Why were our only heroes nonviolent? I speak not of the morality of nonviolence, but of the sense that blacks are in especial need of this nonviolence.
This is another example of Coates easily dismantling a pervasive worldview, this time of the Civil Rights Movement. Heroes like Dr. Martin Luther King, Jr. and the marchers and students that conducted sit-ins are revered for their nonviolence. They are upheld as moral examples of the highest degree. On the other hand, activists who were more militaristic, impatient, angry, and aggressive were considered threatening and deviants from the "proper" way of conducting a movement for equality and justice. Coates wonders why it is the people who are oppressed and brutalized who must embrace nonviolence. Why must they be in need of this holiness and exalted morality? Why do the tyrants who reign over them get to maim and destroy? America is a country built on violence and pretending to valorize nonviolence is disingenuous.
I had thought that I must mirror the outside world, create a carbon copy of white claims to civilization. It was beginning to occur to me to question the logic of the claim itself.
Coates undergoes his intellectual evolution at Howard. Here he comes to discover that the things his eyes coveted when he was younger - the emblems of the Dream - are not necessarily worth coveting. This Dream is impossible for black people to fully obtain, and moreover, it is a flawed and false dream anyway. The residents of Prince George County are perfect examples of how black people who have embraced the Dream have also become ignorant, callous, and compromised. There has got to be a new dream because this one is inherently problematic. This mirrors the disparities in ideology between the nonviolent Civil Rights Movement leaders and the Black Power advocates who came later; the latter argued that trying to be like white people was not something to aspire to.
Prince Jones had made it through and still they had taken him.
Prince's death shatters Coates because it defies logic. Prince was raised in a well-to-do family. He was educated, ambitious, and moved in rarefied circles. He was not a kid from the streets and by all accounts should not have been killed by the Prince George County police. Blacks are told that if they do things right they will not face any trouble. After all, racism does not truly exist and anyone who is wealthy and educated ought to be fine. This is completely negated by Prince's death and Coates knows it. He is shocked because the reality of what might happen to him is very clear.
I saw them lost in conversation with each other, mother and father, while their sons commanded entire sidewalks with their tricycles. The galaxy belonged to them, and as terror was communicated to our children, I saw mastery communicated to theirs.
One of the most potent components of the text is Coates as a father writing to and about his son. Ostensibly he is the same as any other parent: he loves his child, he does not want him to suffer or struggle, and he wants to offer him the world. However, by dint of his blackness this is not as easy to achieve as it is for white people. He has to watch as his son grows conscious of the racially divided society in which he lives. He has to see him subtly disrespected and devalued, if not brutalized in more terrible ways. His experience starkly contrasts with the white parents that he sees raising their children. They don't have to worry or hold their child back in fear of their bodies being destroyed. This quote poetically conveys this fact.

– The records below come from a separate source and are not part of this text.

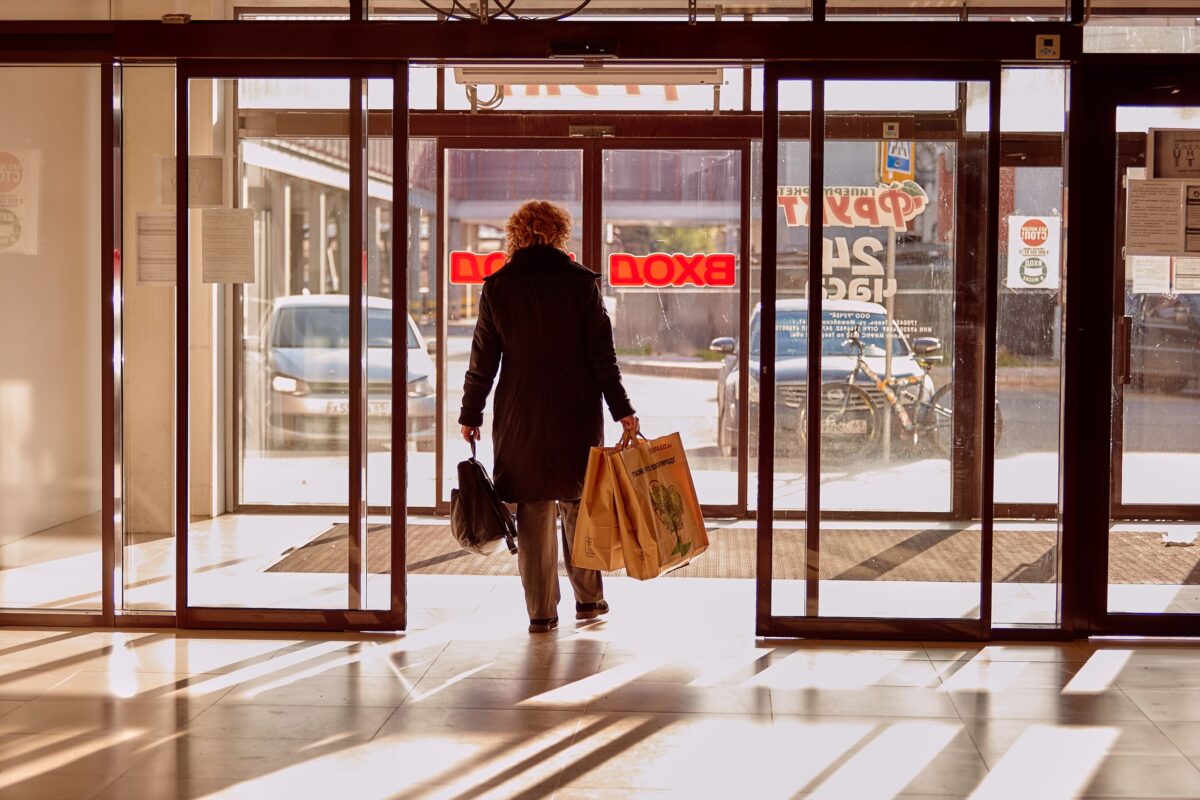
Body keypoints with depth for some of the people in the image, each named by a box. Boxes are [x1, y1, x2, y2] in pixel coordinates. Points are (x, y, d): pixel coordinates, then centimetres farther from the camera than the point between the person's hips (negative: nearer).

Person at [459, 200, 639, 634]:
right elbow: (602, 355, -4)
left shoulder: (498, 286, -1)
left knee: (533, 511, 5)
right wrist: (622, 410, 0)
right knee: (579, 504, 15)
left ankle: (541, 612, 6)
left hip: (520, 418, 0)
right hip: (577, 415, 0)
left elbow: (483, 358, 1)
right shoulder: (581, 282, -3)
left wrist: (470, 415, 9)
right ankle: (588, 598, 21)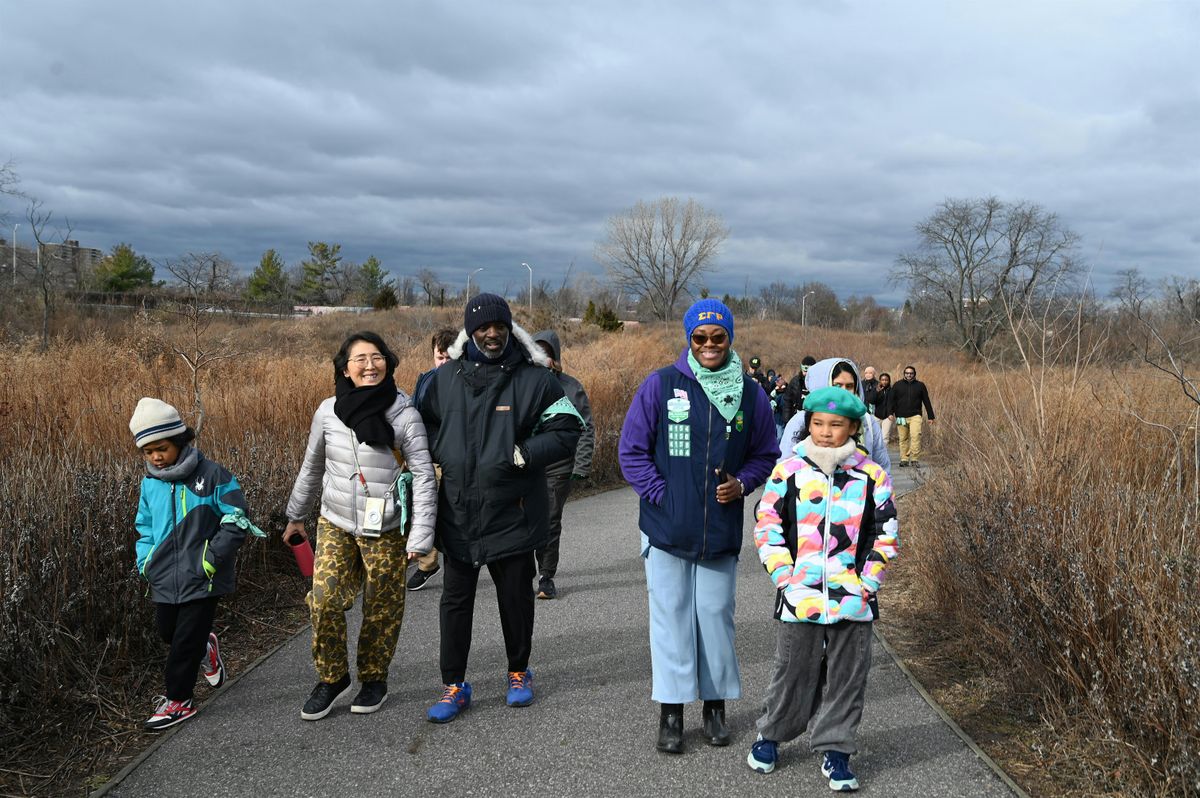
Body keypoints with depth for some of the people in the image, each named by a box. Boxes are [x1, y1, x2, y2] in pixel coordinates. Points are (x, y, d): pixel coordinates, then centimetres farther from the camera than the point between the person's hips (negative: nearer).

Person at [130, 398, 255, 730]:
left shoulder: (212, 474, -13)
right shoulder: (150, 483, 4)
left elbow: (235, 519, -11)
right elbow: (144, 526, 18)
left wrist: (212, 558, -16)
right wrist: (145, 561, 5)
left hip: (201, 578, -6)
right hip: (165, 578, 6)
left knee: (186, 640, 1)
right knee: (167, 632, 17)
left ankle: (178, 700, 17)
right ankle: (205, 648, 46)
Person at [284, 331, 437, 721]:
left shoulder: (405, 415, -13)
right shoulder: (328, 411, -3)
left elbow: (424, 477, -13)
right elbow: (312, 467, 12)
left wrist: (420, 537, -18)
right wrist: (296, 514, 20)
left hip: (386, 531, -2)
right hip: (335, 524, 2)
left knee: (382, 609, 8)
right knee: (323, 600, -7)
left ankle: (374, 680, 30)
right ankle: (332, 677, 16)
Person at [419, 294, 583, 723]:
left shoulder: (535, 378, -6)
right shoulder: (446, 376, 3)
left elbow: (567, 430, -7)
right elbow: (425, 425, 15)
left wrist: (522, 454, -18)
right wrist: (445, 455, -5)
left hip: (513, 514, -2)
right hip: (457, 513, 3)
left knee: (516, 598, 13)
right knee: (455, 599, 10)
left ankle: (519, 672, 35)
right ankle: (454, 684, 24)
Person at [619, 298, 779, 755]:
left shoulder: (750, 394, 4)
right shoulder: (660, 385, -4)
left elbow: (766, 454, 14)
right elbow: (632, 450, -1)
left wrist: (742, 484, -4)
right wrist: (661, 494, -9)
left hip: (721, 531, 2)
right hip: (666, 527, -2)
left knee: (716, 616, 11)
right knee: (670, 618, 5)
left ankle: (715, 705, 28)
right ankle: (671, 714, 17)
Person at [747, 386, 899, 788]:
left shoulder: (873, 477, 1)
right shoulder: (788, 471, -2)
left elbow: (886, 534, 5)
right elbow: (767, 527, -1)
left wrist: (867, 583, -4)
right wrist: (786, 578, -7)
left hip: (853, 600, 1)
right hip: (800, 599, -1)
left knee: (847, 676, 9)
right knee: (793, 671, 11)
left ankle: (835, 749, 25)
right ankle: (771, 734, 33)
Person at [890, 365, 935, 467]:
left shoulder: (920, 385, 9)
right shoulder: (897, 385, 9)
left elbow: (926, 401, 12)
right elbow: (892, 400, 7)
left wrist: (930, 416, 10)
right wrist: (891, 413, -7)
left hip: (915, 416, -1)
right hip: (901, 417, 1)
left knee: (915, 435, -17)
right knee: (903, 438, 3)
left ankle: (915, 459, -13)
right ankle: (904, 459, 12)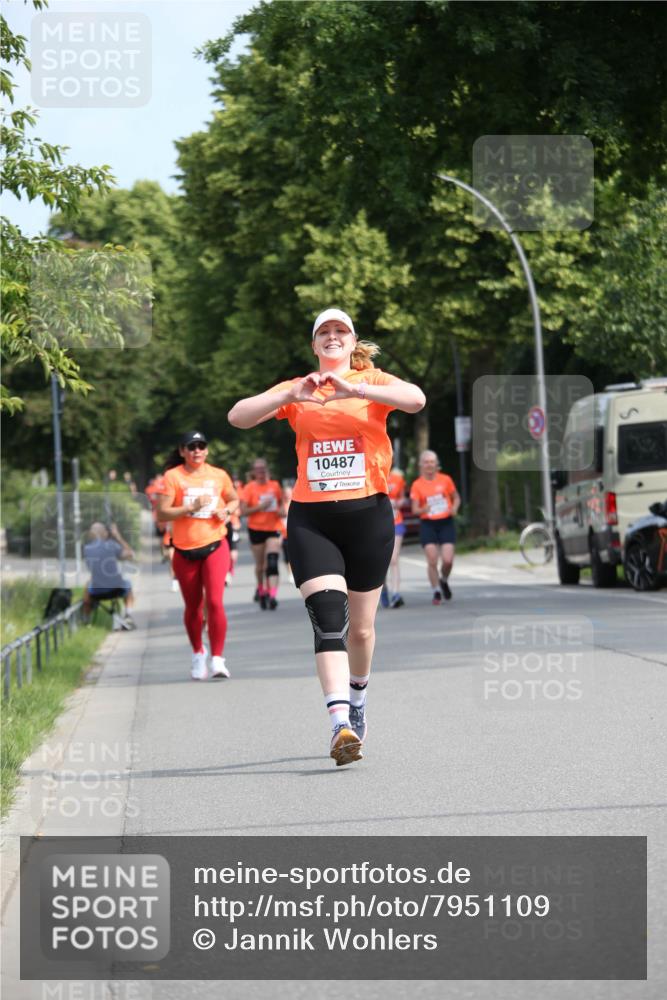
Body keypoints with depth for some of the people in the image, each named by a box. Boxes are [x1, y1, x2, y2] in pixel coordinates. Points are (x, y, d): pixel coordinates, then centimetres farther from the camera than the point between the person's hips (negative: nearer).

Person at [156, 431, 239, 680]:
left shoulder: (219, 475, 3)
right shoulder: (173, 477, -5)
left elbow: (234, 499, 21)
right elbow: (161, 513, -11)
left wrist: (227, 511, -1)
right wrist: (192, 507, -21)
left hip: (215, 546, 0)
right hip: (185, 550, 0)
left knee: (215, 601, -16)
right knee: (193, 607, 12)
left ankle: (217, 659, -12)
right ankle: (198, 653, 36)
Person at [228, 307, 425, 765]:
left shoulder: (372, 381, 6)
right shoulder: (295, 390, 10)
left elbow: (416, 399, -15)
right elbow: (238, 417, -1)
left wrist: (354, 389, -25)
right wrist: (291, 395, -15)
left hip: (368, 513, 0)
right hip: (311, 519, 0)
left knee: (361, 626, 10)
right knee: (328, 618, -17)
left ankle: (357, 696, 39)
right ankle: (341, 725, -25)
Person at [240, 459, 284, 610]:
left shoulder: (275, 485, 5)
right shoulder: (249, 488, -4)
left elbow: (280, 502, 20)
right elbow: (243, 511, -9)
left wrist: (281, 510, -2)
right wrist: (260, 507, -20)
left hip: (273, 528, 1)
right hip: (256, 529, -1)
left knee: (272, 562, -15)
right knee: (260, 565, 8)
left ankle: (272, 596, -22)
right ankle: (261, 590, 32)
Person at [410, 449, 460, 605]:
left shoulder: (446, 480, 3)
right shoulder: (417, 485, 0)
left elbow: (456, 498, 14)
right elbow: (415, 509, -1)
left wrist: (454, 508, -6)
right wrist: (423, 509, -23)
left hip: (446, 523, 1)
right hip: (428, 525, 0)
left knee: (447, 560, -9)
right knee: (432, 561, -8)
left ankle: (444, 580, 22)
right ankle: (436, 592, 7)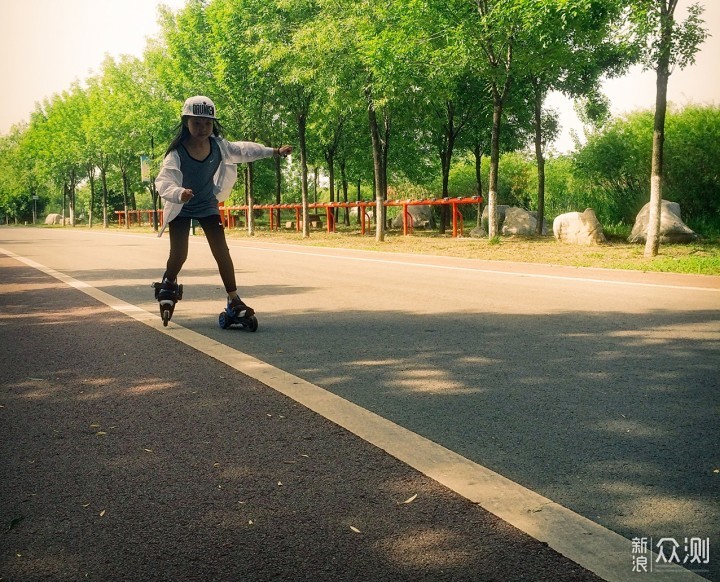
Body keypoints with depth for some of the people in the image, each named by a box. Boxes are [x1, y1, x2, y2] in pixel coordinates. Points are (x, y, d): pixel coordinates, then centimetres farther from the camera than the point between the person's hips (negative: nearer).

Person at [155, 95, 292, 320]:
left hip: (208, 206, 3)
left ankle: (234, 300, 0)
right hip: (181, 208, -3)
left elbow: (243, 150, 5)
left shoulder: (219, 146, -13)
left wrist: (275, 151, 11)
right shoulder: (177, 153, -27)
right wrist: (179, 193, -58)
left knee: (222, 252, -7)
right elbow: (163, 181, -36)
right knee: (178, 255, -5)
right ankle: (169, 282, 30)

so that America might justify itself, the story of a black body's destruction must begin with his or her error, real or imagined...
Almost any time a black person is victimized, their error is put out there for the world to debate. The policemen and angry whites who destroyed black bodies are never held accountable. Their backgrounds are not raided; their demeanor, gestures, voice volume, and clothing are not dissected. Instead, black people are seen as "deserving" of what happened to them. They were wearing hoodies, playing loud music, selling cigarettes, carrying a toy gun, etc. Perhaps they were tall or looked threatening; perhaps they had misdemeanors in their past. There is a devastating double standard here and one that many people refuse to recognize.
They had worked two and three jobs, put children through high school and college, and become pillars of their community. I admired them, but I knew the whole time that I was merely encountering the survivors...
The older people Coates encounters in Chicago by all accounts are very inspiring. They've worked hard and managed to eke out a decent, sometimes even prosperous, life. They are the examples to aspire to. People, both black and white, may look at them and think that if they can do it then anyone can. However, this is not the case. These are the "survivors," Coates notes - the ones who didn't make it are gone or invisible. Those who didn't make it are greater in number, but it is the survivors that attract people's attention and commendation. This can be misleading and should thus be considered with nuance.
Through the windshield I saw the mark of these ghettos - the abundance of beauty shops, churches, liquor stores, and crumbling housing - and I felt the old fear. Through the windshield I saw the rain coming down in sheets.
Coates does not end his letter on a happy note. In these last lines as he drives through Chicago, he brings the letter back to his difficult upbringing in Baltimore. He reminds Samori (and readers) about the bleak and unfair life of black people in America. It seems unlikely that this will change. Coates offers no hope or inspiration or promises of uplift. This differentiates him from other writers on race, but places him in the tradition of Malcom X, his intellectual ancestor.